Texto.
☆ ☆ ☆ ☆
Neste trabalho, argumentos contrários à instituição do Imposto Sobre Grandes Fortunas serão analisados, sendo estes derrubados através de uma análise doutrinária do tema, mostrando que a regulamentação do imposto é possível e pode trazes benefícios para a saúde fiscal do país, e para tanto, a técnica que será utilizada é a pesquisa bibliográfica e documental.
O primeiro capítulo tratará de apresentar o Imposto Sobre Grandes Fortunas para o leitor, a fim de contextualizar ao tema. O segundo capítulo ficará encarregado de analisar alguns dos argumentos mais utilizados aos que são contrários à regulamentação do referido imposto no país.
1. O IMPOSTO SOBRE GRANDES FORTUNAS NO BRASIL
O Imposto Sobre Grandes Fortunas trata-se de um imposto federal, sendo de competência exclusiva da União, que, no entanto, necessita de uma regulamentação a ser realizado por uma Lei Complementar. Pode ser considerado um imposto direto e pessoal, por incidir diretamente sobre as características pessoais do contribuinte, como por exemplo, o Imposto de Renda.
De acordo com Sacha Calmon Navarro Coêlho,
O imposto sobre grandes fortunas (direto e pessoal) surgiu na Constituição embora nunca tenha sido regulamentado. Criaram-se várias contribuições indiretas sobre o consumo (COFINS e quejandos). Somente sobre movimentações financeiras a onerar o sistema nacional de pagamentos e o processo de produção, circulação e consumo de bens e serviços criamos um imposto (IPMF) e uma contribuição (CPMF). (COÊLHO, 2006, p.10)
Este imposto é o único que encontra previsão na Constituição Federal, que é de competência exclusiva da União e que ainda não foi instaurado. De acordo com Hugo de Brito Machado, “[...] ainda não foi regulamentado por razões políticas, pois, as grandes fortunas estão nas mãos de poucos, porém, investidos de poder, ou de alguma maneira envolvidos e com muita influência sobre os que ali estão”.1 (MACHADO, 2013, p. 355)
☆ ☆ ☆ ☆
Dados brutos.
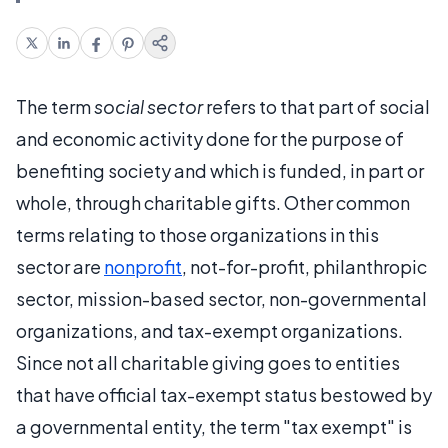
The term
social sector
refers to that part of social
and economic activity done for the purpose of
benefiting society and which is funded, in part or
whole, through charitable gifts. Other common
terms relating to those organizations in this
sector are
nonprofit
, not-for-profit, philanthropic
sector, mission-based sector, non-governmental
organizations, and tax-exempt organizations.
Since not all charitable giving goes to entities
that have official tax-exempt status bestowed by
a governmental entity, the term "tax exempt" is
☆ ☆ ☆ ☆
Por favor, reproduza sem nenhuma alteração o trecho do texto sobre o Imposto Sobre Grandes Fortunas que começa em "Neste trabalho, argumentos" e vai até "imposto no país.", incluindo essas últimas palavras.

Neste trabalho, argumentos contrários à instituição do Imposto Sobre Grandes Fortunas serão analisados, sendo estes derrubados através de uma análise doutrinária do tema, mostrando que a regulamentação do imposto é possível e pode trazes benefícios para a saúde fiscal do país, e para tanto, a técnica que será utilizada é a pesquisa bibliográfica e documental.
O primeiro capítulo tratará de apresentar o Imposto Sobre Grandes Fortunas para o leitor, a fim de contextualizar ao tema. O segundo capítulo ficará encarregado de analisar alguns dos argumentos mais utilizados aos que são contrários à regulamentação do referido imposto no país.